Facing an urgent need for safer and more effective therapies for those suffering from debilitating pain in the midst of an opioid crisis, Saint Louis University researchers are on a mission to find a non-narcotic off-switch for pain.
In findings published in Proceedings of the National Academy of Sciences (PNAS), Saint Louis University scientists and their colleagues report progress on this front with definitive new understandings about how neuropathic pain occurs at the cellular and molecular level and how it can be turned off in a laboratory setting. This work lays a foundation for the development of new non-opioid pain-killing therapies.
Chronic neuropathic pain can result from a wide range of injuries and illnesses, including spinal cord injury, diabetes, multiple sclerosis and cancer. Experts believe the condition affects anywhere from 15 to 30 million people in the U.S. and that treatment carries an economic burden of more than $600 billion.
Daniela Salvemini, Ph.D., professor of pharmacology and physiology and director of The Henry and Amelia Nasrallah Center for Neuroscience at Saint Louis University, says that neuropathic pain can be exceedingly difficult to treat.
"Neuropathic pain can be severe and does not always respond to treatment," Salvemini said. "Opioid pain killers are widely used but can cause strong side effects and carry risks of addiction and abuse. "There is an urgent need for better options for patients suffering from chronic pain."
Salvemini has spent her career studying the mechanisms of pain, sussing out the molecular series of interactions that lead to pain in the body. Building on previous research, Salvemini and her colleagues found that a particular cellular receptor appears to be the culprit in the development of traumatic nerve injury pain in an animal model.
In response to a nerve injury, the body generates a molecule called sphingosine-1-phosphate (S1P) in the dorsal horn of the spinal cord. S1P, in turn, can activate the receptor protein sphingosine 1-phosphate receptor subtype 1 (S1PR1) on the surface of specialized nervous system support cells called astrocytes, resulting in neuroinflammation.
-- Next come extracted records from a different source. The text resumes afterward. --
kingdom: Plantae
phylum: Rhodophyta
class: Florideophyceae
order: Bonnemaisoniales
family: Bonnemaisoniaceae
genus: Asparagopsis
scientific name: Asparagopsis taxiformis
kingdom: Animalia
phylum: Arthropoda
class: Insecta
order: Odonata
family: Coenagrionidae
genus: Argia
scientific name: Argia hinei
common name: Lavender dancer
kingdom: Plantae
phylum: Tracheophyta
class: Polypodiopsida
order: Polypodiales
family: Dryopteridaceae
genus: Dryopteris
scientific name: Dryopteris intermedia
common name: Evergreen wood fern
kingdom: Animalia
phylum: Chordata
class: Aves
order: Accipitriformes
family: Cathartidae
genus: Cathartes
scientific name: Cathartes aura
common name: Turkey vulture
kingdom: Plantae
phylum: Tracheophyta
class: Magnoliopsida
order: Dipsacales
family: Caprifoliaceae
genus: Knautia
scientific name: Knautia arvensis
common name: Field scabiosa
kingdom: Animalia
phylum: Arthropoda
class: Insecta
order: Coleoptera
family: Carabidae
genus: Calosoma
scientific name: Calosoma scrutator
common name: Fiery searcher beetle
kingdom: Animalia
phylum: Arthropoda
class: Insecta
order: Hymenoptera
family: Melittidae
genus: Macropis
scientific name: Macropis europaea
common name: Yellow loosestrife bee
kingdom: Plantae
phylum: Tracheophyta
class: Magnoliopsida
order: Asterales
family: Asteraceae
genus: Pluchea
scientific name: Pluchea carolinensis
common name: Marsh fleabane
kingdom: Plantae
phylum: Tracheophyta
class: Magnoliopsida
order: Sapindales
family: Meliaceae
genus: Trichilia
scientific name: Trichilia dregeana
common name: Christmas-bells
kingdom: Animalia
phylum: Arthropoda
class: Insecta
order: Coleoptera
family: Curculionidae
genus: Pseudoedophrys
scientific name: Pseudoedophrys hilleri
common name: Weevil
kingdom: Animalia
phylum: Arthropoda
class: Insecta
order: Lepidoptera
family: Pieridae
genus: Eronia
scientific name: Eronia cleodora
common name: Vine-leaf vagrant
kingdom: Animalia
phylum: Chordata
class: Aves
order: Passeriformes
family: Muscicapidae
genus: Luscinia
In fact, pain pathways appear to depend on the activation of S1PR1; conversely, blocking this signal limits or stops pain.
"For the first time, this study clearly establishes that S1P activation of S1PR1 signaling in astrocytes is required for the development and maintenance of traumatic nerve injury-induced neuropathic pain," Salvemini said. "Several important findings have emerged from our studies. We unequivocally established that activation and not inhibition of S1PR1 drives and maintains neuropathic pain. Consequently, turning S1PR1 off - not on -- is required to inhibit the development of neuropathic pain and to reverse it once established."
These findings lay the groundwork to develop a new class of medications that offer pain-killing benefits without the risks and side-effects of opioids.
"It is noteworthy that drugs that inhibited S1PR1 did not lose their beneficial effects during prolonged use nor did they engage the molecular pathways opioids use, suggesting that targeting S1PR1 is unlikely to cause opioid-like abuse," Salvemini said. "Collectively, our results establish S1PR1 as a good target for developing new therapies, creating a new class of non-narcotic pain-killers."